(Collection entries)
*** Block opens ***

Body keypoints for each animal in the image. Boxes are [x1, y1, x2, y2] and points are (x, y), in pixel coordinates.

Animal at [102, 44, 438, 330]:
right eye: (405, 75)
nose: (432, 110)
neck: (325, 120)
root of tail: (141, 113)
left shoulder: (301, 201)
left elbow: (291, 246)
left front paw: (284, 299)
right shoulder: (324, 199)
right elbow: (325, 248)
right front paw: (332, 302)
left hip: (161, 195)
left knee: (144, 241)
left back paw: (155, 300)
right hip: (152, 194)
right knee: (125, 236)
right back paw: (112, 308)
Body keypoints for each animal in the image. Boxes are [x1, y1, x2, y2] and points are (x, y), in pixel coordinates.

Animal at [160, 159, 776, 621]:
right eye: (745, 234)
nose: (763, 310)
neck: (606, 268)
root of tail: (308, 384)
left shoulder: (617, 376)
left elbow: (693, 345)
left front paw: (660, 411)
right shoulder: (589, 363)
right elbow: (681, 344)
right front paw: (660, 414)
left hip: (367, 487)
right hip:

*** Block closes ***

— Work request —
Every line from the one containing "left back paw: (155, 300)" through the last line of the entries should be output exactly; nothing else belongs in the reply.

— Result of the task —
left back paw: (155, 300)
right hip: (152, 194)
right knee: (125, 236)
right back paw: (112, 308)
Body keypoints for each animal in the image. Boxes are [x1, y1, x2, y2] and points are (x, y), in pixel coordinates.

Animal at [160, 159, 776, 621]:
right eye: (745, 234)
nose: (763, 310)
neck: (606, 268)
root of tail: (308, 384)
left shoulder: (617, 376)
left elbow: (693, 345)
left front paw: (660, 411)
right shoulder: (589, 363)
right elbow: (681, 344)
right front paw: (660, 414)
left hip: (367, 487)
right hip:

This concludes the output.